The more Israel gets bogged down in its fight with Hizbullah, it becomes clearer that in recent decades, as Israel wore itself out due to the conflict with the Palestinians, Israel's military prowess and deterrent ability have been weakened, to an unacceptable point.
It has been said many times, but we can no longer ignore the repercussions: For decades Israel has sacrificed its blood and economy into the conflict with the Palestinians and that conflict has occupied the best part of our thoughts and domestic debates.
For nearly 40 years, Israel's development as a nation, a society and as a country has been displaced to a barren, mistaken path that has led Israel to a dead end. A large part of Israel's internal discourse has been conducted around the question of occupation, or at least with some link to it.
Other meaningful debates, and dealing seriously with Israel's real problems and with the truly threatening dangers that lie ahead have been pushed aside.
Just think about how much the debate over last year's disengagement from Gaza sapped us. How much money was wasted on the entire process, on compensating settlers that wouldn't have been there in the first place if our politicians had any foresight at all?
Think about all the hours wasted training soldiers how to evict babies and wailing teenagers kindly but firmly, instead of training to fight groups such as Hizbullah.
I am a simple man. I have no special sources of information apart from the news media. But I am concerned: What will we do the day we really have to fight, when we face a greater, more complex threat than anything we have previously known, but the army is unprepared because it has spent decades policing the occupation?
Pre-occupied with occupation
The IDF has been occupied all these years with clashing with Palestinian civilians and settlers alike. All these years, all our blood has gone towards the occupation and its complications, the occupation and its hallucinations. The occupation became the largest national, economic and identity project Israel has ever known.
This latest clash makes an agreement with the Palestinians even more urgent: The occupation must end, not because it will be "good for the Palestinians," but rather because only thus will Israel be able to return quickly to a military and diplomatic agenda such a fragile country needs.
This is the only way the country will have enough energy, will be able to "free up our heads" enough to prepare itself adequately for the existential threats that lie ahead.
Tough times ahead
Make no mistake about it: An end to the occupation will not make anyone in the Middle East love us.

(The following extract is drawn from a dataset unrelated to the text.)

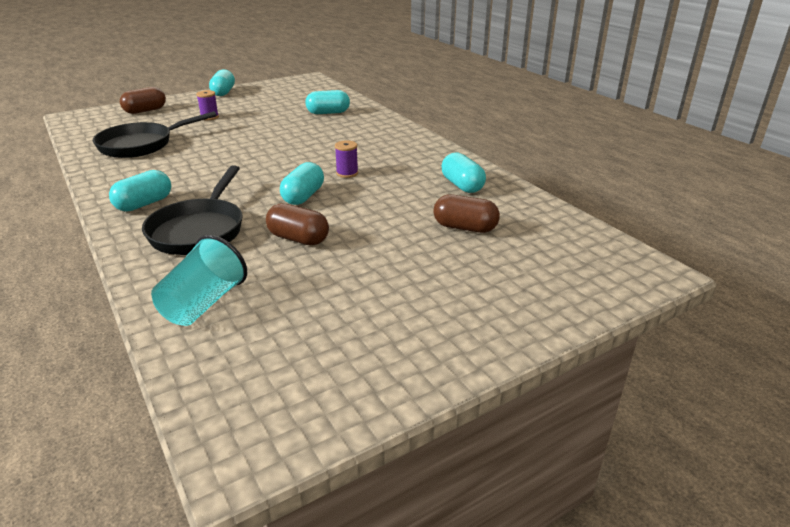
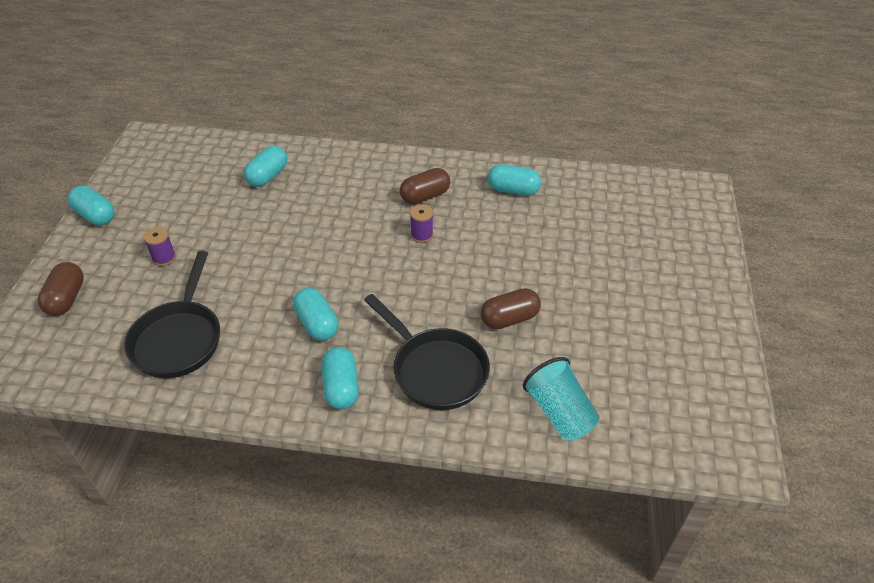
camera: 50 degrees left, 15 degrees up
turquoise capsule [280,162,324,205] -> turquoise capsule moved to [293,288,338,341]
brown capsule [433,194,500,233] -> brown capsule moved to [400,168,450,204]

Even afterwards, Israel will remain a foreign implant in the region in the eyes of most Arab countries.
But a reasonable arrangement with the Palestinians will reduce the flames under most of our conflict points, will allow Israel to heal domestic wounds, and will remind Israelis what is truly worth fighting for.

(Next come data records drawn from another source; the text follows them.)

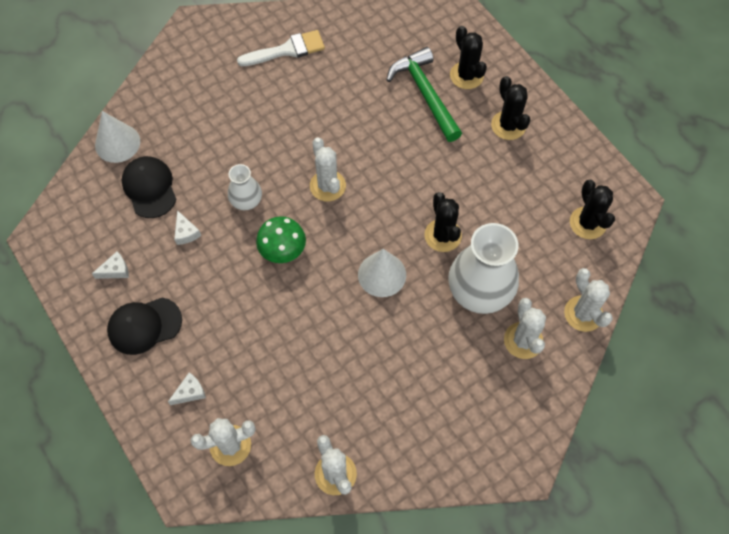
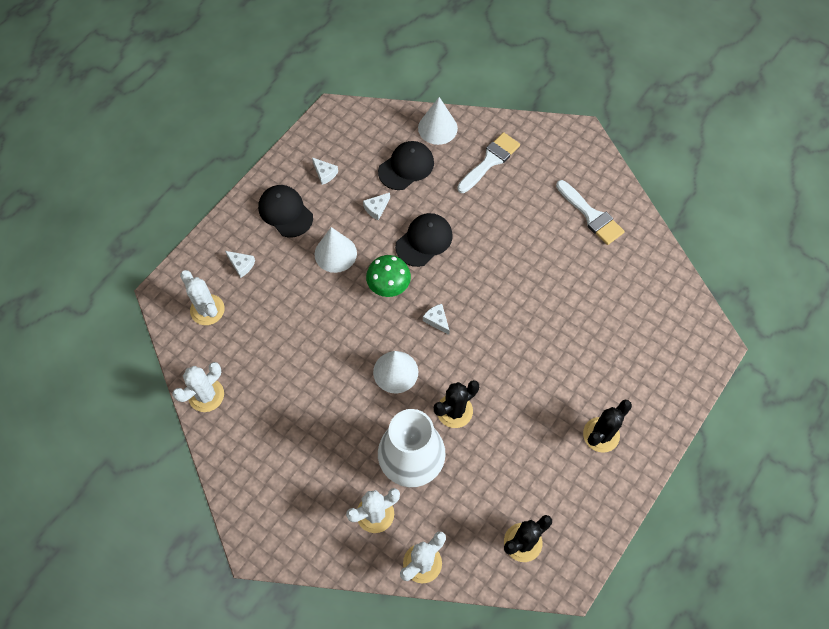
camera: 70 degrees right, 0 degrees up
white vase [228,164,262,210] -> black cap [395,213,453,267]
white cactus [310,137,346,201] -> none
green hammer [387,47,462,142] -> none
black cactus [450,26,487,89] -> none
none -> white cone [314,227,357,273]
none -> white cheese [423,304,450,335]
none -> white brush [457,132,520,193]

Unfortunately, Israel will have to reach an agreement with Hamas, at least for a cease fire to last several years. This is a partial and problematic solution. But it is still better than the current status quo.
Is it really so unreasonable to predict that if we don't find some solution quickly, even a partial one, to the Palestinian conflict, that we may find ourselves in a few short years yearning for today's Hamas (a group that we can still come to an agreement with, as Ismail Haniyeh calls for over and over)?
Now is the time for Israel to initiate a new process with all sectors and factions of the Palestinian people. We must present serious proposals that will give the Palestinians real challenges and opportunities, and force them to decide if they want to compromise with us to live in peace, or if they are prepared to continue to be held captive to a fanatic, fundamentalist government.
Hizbullah's belligerent, uncompromising actions have sent many Israeli to consider the two fronts Israel is currently fighting as one, existential threat. But whereas Hizbullah is committed to destroying Israel, most Palestinians have reconciled themselves – unhappily, perhaps – to with Israel's existence and with the need to divide the land they share with us.
Most Israeli and Palestinians understand that their fates are intertwined. Both have a clear interest in reaching a settlement and compromising on the most basic of principles. It is clear to both that at the end of the day this conflict has no military solution.
The brutal crushing of the Gaza Strip has exhausted itself, and according to reports, even the extreme organizations in the PA are prepared for a cease fire. A wise Israeli proposal to begin negotiations – even before the end of the current round of fighting with Hizbullah – could show the Palestinians and the world that Israel differentiates between the two battle fronts, and could improve Israel's position on both fronts in one fell swoop.